Adrian Bejan: Let me explain, because you just quoted me from 1996, which is the moment when I composed the constructal law. At that time, in 1996, I was very busy in thermodynamics developing a method called the entropy generation minimization. In 1996, I was doing engineering design of machines to make them more and more efficient. That's called thermodynamic optimization or entropy generation minimization or efficiency increase. It's a very old intuitive activity, as old as the steam engine. That was my language at the time. That is why in the passages that you quoted, the word optimal or optimize appears.

For many years already I'm not using that word because optimal in street language means the chosen, meaning the ultimate. The best. The constructal law is, in fact, a statement that negates the existence of such a thing, meaning there is no end design. There is no destiny. If you read the constructal law, it's a statement about the direction of evolutionary design. It's about a time arrow of design change. The direction in which the movie tape is running. This movie tape will continue to run.

Sure, along the way one or more design changes prevail in order for the flow system to persist over time, but they are not chosen forever. Because given freedom, there will always be a better flow configuration for the flow system.

Today I would delete the word optimal from what you quoted because it gives people the wrong idea. And the wrong idea is end design or destiny, maximum, minimum, best, least, and so on. If end design were true, it would be a very boring world.

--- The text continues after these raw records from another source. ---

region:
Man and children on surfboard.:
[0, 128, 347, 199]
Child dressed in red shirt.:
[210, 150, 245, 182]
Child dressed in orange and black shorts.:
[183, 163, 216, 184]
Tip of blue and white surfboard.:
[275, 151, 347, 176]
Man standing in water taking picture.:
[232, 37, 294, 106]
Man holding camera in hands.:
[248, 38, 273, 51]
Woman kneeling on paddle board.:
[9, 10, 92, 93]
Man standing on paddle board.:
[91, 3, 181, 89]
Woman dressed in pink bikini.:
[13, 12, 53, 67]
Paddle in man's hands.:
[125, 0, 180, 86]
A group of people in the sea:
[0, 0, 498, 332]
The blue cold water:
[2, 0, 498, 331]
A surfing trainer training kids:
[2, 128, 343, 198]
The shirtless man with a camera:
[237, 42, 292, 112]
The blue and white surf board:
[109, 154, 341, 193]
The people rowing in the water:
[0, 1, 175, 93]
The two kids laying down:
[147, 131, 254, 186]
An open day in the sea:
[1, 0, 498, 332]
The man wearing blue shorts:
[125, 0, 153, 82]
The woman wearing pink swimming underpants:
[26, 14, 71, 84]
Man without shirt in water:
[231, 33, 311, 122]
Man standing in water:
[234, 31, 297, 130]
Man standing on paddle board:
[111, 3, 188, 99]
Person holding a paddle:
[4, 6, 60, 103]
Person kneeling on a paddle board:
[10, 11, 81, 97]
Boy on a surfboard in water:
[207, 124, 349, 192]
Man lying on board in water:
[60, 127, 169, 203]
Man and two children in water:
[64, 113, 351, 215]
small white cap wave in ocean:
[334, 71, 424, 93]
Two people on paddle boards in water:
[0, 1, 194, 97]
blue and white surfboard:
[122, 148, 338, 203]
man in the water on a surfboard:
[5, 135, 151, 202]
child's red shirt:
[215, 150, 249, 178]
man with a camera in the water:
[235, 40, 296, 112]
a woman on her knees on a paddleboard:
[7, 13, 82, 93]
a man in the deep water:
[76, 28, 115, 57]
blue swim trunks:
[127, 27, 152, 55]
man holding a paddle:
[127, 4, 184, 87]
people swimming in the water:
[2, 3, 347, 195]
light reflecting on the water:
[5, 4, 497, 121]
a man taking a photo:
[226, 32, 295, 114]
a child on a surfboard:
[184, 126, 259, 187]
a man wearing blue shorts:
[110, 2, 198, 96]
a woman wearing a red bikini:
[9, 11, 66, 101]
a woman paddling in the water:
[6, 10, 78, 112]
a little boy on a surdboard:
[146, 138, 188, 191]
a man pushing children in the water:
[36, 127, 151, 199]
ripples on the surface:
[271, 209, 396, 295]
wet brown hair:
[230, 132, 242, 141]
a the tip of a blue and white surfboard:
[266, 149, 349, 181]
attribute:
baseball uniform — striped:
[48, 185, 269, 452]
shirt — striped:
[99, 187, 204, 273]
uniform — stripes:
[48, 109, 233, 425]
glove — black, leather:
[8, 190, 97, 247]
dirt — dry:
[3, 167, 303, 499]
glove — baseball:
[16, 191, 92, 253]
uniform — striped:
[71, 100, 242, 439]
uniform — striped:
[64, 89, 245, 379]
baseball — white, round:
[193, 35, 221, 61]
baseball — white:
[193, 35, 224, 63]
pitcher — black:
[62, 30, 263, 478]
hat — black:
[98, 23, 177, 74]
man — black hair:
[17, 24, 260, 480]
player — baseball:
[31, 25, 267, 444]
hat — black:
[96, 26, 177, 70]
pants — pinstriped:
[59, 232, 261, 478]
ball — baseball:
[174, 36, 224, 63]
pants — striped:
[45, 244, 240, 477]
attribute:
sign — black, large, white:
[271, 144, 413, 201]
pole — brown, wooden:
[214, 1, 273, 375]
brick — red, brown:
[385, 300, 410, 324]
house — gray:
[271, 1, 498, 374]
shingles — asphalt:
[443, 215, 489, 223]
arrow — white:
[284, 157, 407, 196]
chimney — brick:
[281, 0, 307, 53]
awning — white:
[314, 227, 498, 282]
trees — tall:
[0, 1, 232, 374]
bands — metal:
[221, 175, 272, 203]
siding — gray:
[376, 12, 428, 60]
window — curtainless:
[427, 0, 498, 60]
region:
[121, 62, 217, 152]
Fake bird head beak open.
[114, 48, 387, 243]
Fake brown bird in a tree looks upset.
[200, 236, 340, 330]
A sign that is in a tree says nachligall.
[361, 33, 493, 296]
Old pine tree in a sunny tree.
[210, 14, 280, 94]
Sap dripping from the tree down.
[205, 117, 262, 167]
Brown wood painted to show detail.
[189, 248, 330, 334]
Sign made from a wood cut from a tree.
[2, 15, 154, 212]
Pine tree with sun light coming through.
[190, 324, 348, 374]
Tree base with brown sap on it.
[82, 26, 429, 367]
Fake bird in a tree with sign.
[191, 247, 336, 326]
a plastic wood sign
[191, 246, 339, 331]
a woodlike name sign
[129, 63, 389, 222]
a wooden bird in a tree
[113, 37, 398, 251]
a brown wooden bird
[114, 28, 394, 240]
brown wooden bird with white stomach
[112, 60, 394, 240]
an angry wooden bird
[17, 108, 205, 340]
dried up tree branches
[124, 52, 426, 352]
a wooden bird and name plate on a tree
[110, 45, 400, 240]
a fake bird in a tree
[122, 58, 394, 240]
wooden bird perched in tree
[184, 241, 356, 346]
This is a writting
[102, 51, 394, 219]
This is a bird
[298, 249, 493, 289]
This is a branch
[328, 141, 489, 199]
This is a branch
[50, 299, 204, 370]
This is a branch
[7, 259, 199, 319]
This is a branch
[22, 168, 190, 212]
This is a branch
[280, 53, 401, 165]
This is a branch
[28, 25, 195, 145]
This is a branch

Suzan Mazur: So does the Modern Synthesis need to be replaced and what should replace it?

Adrian Bejan: Science is an evolutionary design -- a story -- that evolves because of the urges of very many, not because of what one of us says what "should be."

Everywhere I look, I see phenomena that confirm the constructal law, phenomena that tell me and my students that life is physics. That evolution is also a physics phenomenon. Evolution has direction, therefore it is not random. Again, as an educator, I can also tell people what knowledge is and what information is not.

I'm not aware of all the debates. I come from a background of thermodynamics. To me the picture is clear and a lot simpler and a lot more brief. The constructal law is a law of physics, a summary of a tendency in nature. Something more universal than a law of physics does not exist. This is why the book of science is populated by extremely few laws.

Suzan Mazur: Do you think a consensus of scientists is anathema to good science? Science and technology historian David F. Noble once advised, "[W]henever you have a consensus of scientists that should set off alarms."

Adrian Bejan: There's a great line from Galileo, which is: "In questions of science, the authority of a thousand is not worth the humble reasoning of a single individual."